US welcomes efforts to ease tensions in Eastern Mediterranean

The United States on Wednesday welcomed recent efforts to tamp down tensions in the Eastern Mediterranean, voicing optimism that the status quo can lead to a resolution of ongoing disputes.

Testifying before the House Foreign Affairs Committee, Secretary of State Antony Blinken said the U.S. has watched with concern the actions taken in the Eastern Mediterranean, stressing that energy and territorial disputes be resolved “peacefully, diplomatically, not military and certainly not through provocative actions.”

“Now I think one of the positive developments has been in recent weeks a significant diminution in the temperature on those issues with Turkey engaged with the European Union and others to try to move forward in a more productive way,” he said. “So we’re very supportive of that, and we’ll continue to try to help things advance in that direction.”

The comments come as Turkey and Greece prepare for a second round of exploratory talks this year aimed at finding solutions to disputes regarding the Aegean and Eastern Mediterranean seas.

The next round of consultative talks between the countries will be held in Athens on March 16-17 and are expected to focus on bilateral disputes, including maritime boundaries and drilling rights in the region. The previous round of meetings was in Istanbul on Jan. 25.
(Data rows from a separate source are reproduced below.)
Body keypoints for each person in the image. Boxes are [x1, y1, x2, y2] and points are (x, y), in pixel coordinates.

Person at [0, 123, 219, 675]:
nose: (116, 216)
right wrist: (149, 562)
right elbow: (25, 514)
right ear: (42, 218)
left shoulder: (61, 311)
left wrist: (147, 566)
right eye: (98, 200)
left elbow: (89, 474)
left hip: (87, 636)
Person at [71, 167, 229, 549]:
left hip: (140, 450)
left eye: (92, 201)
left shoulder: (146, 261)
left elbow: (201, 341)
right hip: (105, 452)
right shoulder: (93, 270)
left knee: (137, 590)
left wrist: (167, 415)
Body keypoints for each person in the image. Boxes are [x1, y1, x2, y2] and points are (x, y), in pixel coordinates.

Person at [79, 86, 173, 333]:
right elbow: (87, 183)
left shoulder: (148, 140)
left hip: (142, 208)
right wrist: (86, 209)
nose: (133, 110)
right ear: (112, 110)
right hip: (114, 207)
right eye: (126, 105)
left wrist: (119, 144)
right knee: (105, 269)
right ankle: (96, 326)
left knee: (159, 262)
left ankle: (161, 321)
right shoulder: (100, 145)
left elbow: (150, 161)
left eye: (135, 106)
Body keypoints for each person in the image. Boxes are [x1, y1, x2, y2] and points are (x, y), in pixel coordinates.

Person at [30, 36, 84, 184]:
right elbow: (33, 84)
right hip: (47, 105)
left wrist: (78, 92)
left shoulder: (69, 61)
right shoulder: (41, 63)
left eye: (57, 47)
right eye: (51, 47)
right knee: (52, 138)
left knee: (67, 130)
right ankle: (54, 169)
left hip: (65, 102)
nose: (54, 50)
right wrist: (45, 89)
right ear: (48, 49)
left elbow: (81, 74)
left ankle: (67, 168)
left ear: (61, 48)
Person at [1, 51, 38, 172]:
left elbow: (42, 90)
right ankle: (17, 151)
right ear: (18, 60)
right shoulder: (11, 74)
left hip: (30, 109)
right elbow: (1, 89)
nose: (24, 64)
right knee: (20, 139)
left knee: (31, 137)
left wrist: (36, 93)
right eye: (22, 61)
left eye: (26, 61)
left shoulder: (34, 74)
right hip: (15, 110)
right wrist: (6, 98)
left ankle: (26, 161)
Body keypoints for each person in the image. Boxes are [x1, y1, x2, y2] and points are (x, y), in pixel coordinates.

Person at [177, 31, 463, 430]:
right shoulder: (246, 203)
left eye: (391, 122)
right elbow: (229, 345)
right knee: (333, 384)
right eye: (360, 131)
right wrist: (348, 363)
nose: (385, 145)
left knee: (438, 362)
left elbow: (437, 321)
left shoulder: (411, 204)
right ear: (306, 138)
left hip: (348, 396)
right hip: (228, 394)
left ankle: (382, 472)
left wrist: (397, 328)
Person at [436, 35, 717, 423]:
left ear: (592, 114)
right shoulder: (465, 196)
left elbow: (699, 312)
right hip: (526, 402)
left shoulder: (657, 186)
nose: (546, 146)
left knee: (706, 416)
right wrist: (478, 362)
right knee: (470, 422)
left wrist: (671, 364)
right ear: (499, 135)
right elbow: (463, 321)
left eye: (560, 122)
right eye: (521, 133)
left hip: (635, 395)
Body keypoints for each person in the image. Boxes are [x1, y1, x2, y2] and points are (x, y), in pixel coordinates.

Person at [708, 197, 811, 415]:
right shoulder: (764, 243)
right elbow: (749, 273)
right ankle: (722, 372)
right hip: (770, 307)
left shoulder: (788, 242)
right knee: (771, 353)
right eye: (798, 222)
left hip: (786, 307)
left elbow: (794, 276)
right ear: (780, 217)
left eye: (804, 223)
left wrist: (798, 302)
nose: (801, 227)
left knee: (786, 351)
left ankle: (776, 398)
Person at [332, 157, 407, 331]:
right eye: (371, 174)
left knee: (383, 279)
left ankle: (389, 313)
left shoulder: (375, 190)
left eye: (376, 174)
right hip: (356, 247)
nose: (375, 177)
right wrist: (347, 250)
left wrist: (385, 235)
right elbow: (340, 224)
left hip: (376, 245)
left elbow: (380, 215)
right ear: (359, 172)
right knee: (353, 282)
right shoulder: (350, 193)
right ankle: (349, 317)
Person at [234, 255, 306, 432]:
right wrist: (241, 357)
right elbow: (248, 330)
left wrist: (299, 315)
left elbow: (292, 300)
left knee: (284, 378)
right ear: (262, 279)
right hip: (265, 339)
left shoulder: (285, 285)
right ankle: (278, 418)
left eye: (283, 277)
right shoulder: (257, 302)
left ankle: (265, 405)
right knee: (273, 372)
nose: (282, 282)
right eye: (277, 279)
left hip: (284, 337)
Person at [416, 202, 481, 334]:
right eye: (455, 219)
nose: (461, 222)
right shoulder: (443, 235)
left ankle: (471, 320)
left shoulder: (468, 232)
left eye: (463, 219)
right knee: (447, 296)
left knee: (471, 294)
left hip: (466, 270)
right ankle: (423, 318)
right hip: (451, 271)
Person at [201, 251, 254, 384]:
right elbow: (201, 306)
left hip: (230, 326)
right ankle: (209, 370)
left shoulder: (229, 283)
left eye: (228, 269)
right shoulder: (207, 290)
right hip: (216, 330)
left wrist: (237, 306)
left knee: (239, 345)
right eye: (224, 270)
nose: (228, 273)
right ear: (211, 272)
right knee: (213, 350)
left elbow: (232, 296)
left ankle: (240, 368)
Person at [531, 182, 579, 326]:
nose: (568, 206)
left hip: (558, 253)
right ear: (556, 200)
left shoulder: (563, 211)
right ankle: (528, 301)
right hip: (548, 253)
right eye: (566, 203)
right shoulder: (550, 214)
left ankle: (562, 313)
The two countries initiated exploratory talks to discuss the issues in the Eastern Mediterranean on March 12, 2002, in an effort to find a fair, sustainable and inclusive solution. Talks were regularly held up until 2016, but there had been none since then due to political speculation and the Greek side’s reluctance to sit down at the negotiating table. Bilateral discussions continued in the form of political consultations but did not return to the exploratory framework.​​​​​​

Earlier this year, Turkey and Greece launched the first direct exploratory talks in nearly five years to address their disputes related to sovereignty rights in the Eastern Mediterranean. That meeting in Istanbul, the 61st round, lasted only a few hours but both sides said that they had agreed to meet again in Athens.

But obstacles remain, including what each side is willing to discuss. Greece says it will only address the demarcation of maritime zones in the Aegean and the Eastern Mediterranean, while Turkey argues that they should tackle all of the issues between the two sides, including air space and the status of certain Greek islands.
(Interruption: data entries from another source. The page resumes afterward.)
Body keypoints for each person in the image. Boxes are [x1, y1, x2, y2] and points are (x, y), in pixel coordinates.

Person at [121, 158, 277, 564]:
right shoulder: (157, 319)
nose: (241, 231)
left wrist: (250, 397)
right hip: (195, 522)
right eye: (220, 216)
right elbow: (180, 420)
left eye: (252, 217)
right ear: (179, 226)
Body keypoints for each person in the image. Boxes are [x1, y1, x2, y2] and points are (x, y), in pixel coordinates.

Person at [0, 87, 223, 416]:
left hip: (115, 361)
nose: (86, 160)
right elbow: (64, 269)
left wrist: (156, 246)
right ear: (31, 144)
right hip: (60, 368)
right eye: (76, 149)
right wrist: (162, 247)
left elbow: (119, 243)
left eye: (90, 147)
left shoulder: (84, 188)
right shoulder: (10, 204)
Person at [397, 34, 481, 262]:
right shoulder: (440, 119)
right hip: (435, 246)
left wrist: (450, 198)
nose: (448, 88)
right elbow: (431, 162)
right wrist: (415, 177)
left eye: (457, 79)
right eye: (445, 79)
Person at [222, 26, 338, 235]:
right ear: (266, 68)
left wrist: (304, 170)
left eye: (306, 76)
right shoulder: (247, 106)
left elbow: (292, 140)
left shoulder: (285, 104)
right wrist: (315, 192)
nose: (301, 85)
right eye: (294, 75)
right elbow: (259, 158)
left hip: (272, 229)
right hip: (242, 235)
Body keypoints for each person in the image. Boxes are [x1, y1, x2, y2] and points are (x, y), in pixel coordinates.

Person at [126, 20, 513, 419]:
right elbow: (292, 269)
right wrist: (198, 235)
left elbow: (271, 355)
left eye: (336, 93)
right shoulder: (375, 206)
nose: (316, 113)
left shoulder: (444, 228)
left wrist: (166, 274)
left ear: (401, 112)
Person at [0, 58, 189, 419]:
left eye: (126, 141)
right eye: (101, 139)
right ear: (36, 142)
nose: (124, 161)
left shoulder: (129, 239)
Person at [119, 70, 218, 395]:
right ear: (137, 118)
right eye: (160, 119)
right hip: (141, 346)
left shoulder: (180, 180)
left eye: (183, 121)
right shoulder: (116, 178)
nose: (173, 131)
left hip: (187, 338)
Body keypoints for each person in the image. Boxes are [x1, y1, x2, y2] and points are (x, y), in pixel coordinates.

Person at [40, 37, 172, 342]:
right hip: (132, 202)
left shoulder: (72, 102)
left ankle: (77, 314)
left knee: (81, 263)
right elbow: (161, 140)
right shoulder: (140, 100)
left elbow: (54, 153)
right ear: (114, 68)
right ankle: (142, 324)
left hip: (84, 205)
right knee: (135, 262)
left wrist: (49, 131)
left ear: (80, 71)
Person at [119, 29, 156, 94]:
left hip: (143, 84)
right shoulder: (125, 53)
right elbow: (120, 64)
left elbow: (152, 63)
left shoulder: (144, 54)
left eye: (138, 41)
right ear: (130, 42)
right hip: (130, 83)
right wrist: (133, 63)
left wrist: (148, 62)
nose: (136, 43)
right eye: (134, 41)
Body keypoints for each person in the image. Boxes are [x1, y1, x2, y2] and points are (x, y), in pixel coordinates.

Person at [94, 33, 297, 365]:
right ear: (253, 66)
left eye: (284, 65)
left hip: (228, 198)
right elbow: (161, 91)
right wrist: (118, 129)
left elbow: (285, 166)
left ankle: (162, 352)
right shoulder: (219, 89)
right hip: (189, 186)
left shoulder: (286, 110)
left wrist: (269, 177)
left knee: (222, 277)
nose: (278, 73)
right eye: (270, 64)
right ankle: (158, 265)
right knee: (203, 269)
The two NATO allies have been at odds over a number of decades-old issues, including the extent of their continental shelves, overflights in the Aegean Sea and the ethnically split island of Cyprus. Turkey, which has the longest continental coastline in the Eastern Mediterranean, has rejected maritime boundary claims made by EU members Greece and the Greek Cypriot administration, stressing that these excessive claims violate the sovereign rights of both Turkey and the Turkish Republic of Northern Cyprus (TRNC).

Turkish leaders have repeatedly stressed that Ankara is in favor of resolving outstanding problems in the region through international law, good neighborly relations, dialogue and negotiations. Instead of opting to solve problems with Ankara through dialogue, Athens has, on several occasions, refused to sit at the negotiation table and opted to rally Brussels to take a tougher stance against Turkey.

NATO members Turkey and Greece also participated in deconfliction talks last year, initiated by Secretary-General Jens Stoltenberg. Those meetings were designed to reduce the risk of incidents in the Eastern Mediterranean. The talks facilitated the establishment of a hotline between Athens and Ankara, allowing for conflict resolution at sea or in the air.

Turning to the Cyprus issue, Blinken also reiterated U.S. support for a lasting resolution that reunifies the island as a “bi-zonal bi-communal federation.”

“We will engage in the effort to advance that prospect, including supporting the critical role of the United Nations, and as well, direct American engagement in that effort,” he said. “You’ll see American diplomacy fully engaged.”